Voters comments included:-

[It] awakens the romantic and philosophic eye of any literalist who has so far been looking at birds as only biological beings. It’s a ‘love at first sight’ experience reading this poem.

Imagery is from day to day examples, easy to understand yet impregnate with deeper contexts.

Fascinating fabrication of words

Because the words are so powerful they strike with intensity and the imagery is also very provocative!

Good control of the language and line length. Surprising imagery.

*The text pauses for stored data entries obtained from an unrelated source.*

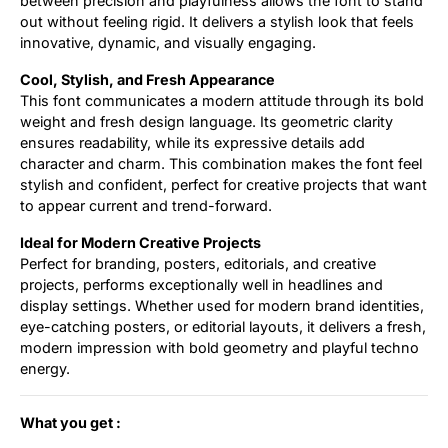
between precision and playfulness allows the font to stand
out without feeling rigid. It delivers a stylish look that feels
innovative, dynamic, and visually engaging.
Cool, Stylish, and Fresh Appearance
This font communicates a modern attitude through its bold
weight and fresh design language. Its geometric clarity
ensures readability, while its expressive details add
character and charm. This combination makes the font feel
stylish and confident, perfect for creative projects that want
to appear current and trend-forward.
Ideal for Modern Creative Projects
Perfect for branding, posters, editorials, and creative
projects, performs exceptionally well in headlines and
display settings. Whether used for modern brand identities,
eye-catching posters, or editorial layouts, it delivers a fresh,
modern impression with bold geometry and playful techno
energy.
What you get :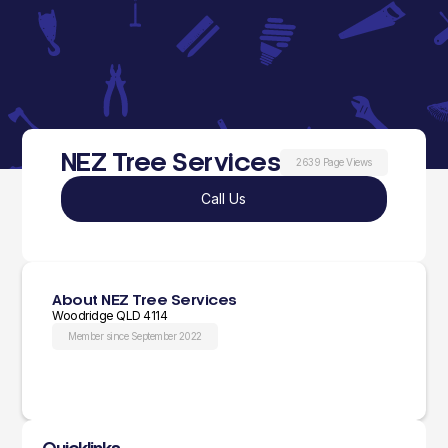
NEZ Tree Services
2639 Page Views
Call Us
About NEZ Tree Services
Woodridge QLD 4114
Member since September 2022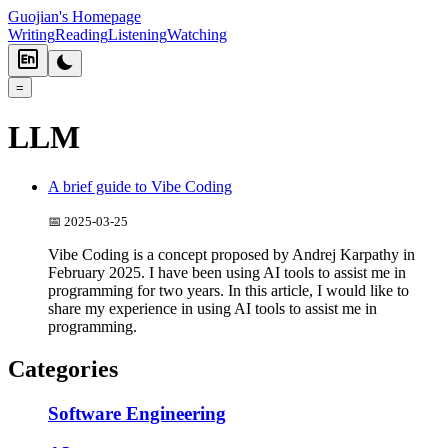
Guojian's Homepage
Writing
Reading
Listening
Watching
=
LLM
A brief guide to Vibe Coding
📅
2025-03-25
Vibe Coding is a concept proposed by Andrej Karpathy in
February 2025. I have been using AI tools to assist me in
programming for two years. In this article, I would like to
share my experience in using AI tools to assist me in
programming.
Categories
Software Engineering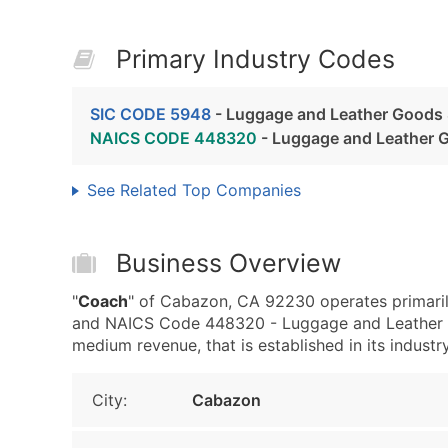
Primary Industry Codes
SIC CODE 5948
- Luggage and Leather Goods 
NAICS CODE 448320
- Luggage and Leather 
See Related Top Companies
Business Overview
"
Coach
" of Cabazon, CA 92230 operates primari
and NAICS Code 448320 - Luggage and Leather G
medium revenue, that is established in its industry
City:
Cabazon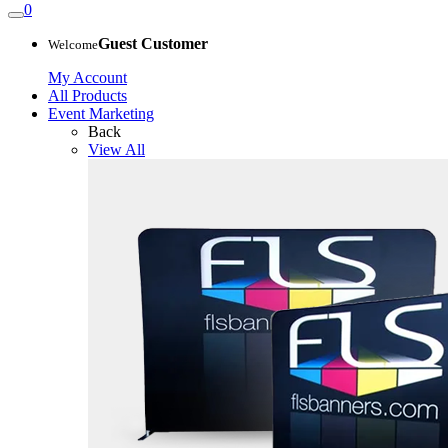
0
Guest Customer
Welcome
My Account
All Products
Event Marketing
Back
View All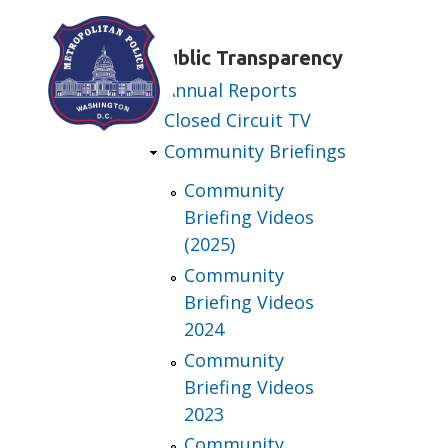
Skip to main content
Public Transparency
Annual Reports
Closed Circuit TV
Community Briefings
Community
Briefing Videos
(2025)
Community
Briefing Videos
2024
Community
Briefing Videos
2023
Community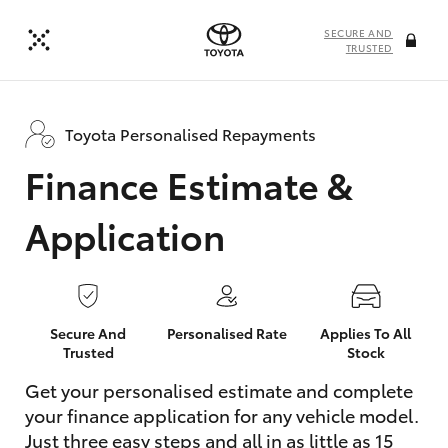
SECURE AND
TRUSTED
Toyota Personalised Repayments
Finance Estimate &
Application
Secure And
Personalised Rate
Applies To All
Trusted
Stock
Get your personalised estimate and complete
your finance application for any vehicle model.
Just three easy steps and all in as little as 15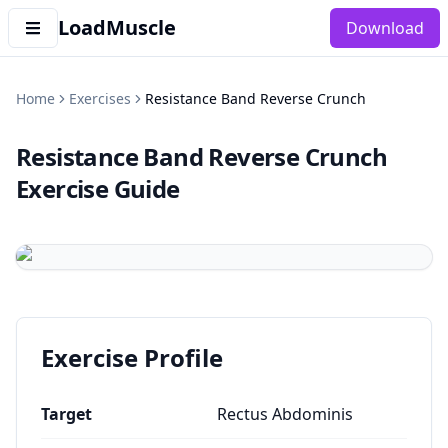
LoadMuscle
Download
Home
Exercises
Resistance Band Reverse Crunch
Resistance Band Reverse Crunch
Exercise Guide
Exercise Profile
Target
Rectus Abdominis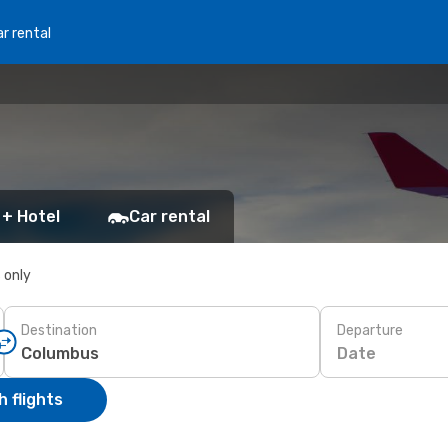
r rental
 + Hotel
Car rental
s only
Destination
Departure
Date
 flights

Fascinating and marvellous piece of writing

Language and style impressed me

The marvelous use of language to communicate the subject

Loved the theme, the message. Wonderful

The poem resounds [with] an intimacy with nature, creatural…


*It was such a close thing (one vote!), however, that special mention must go to Andrew Turner and his fine poem ‘The wolves were not invited’; its fairytale quality and unnerving ending appealed to many.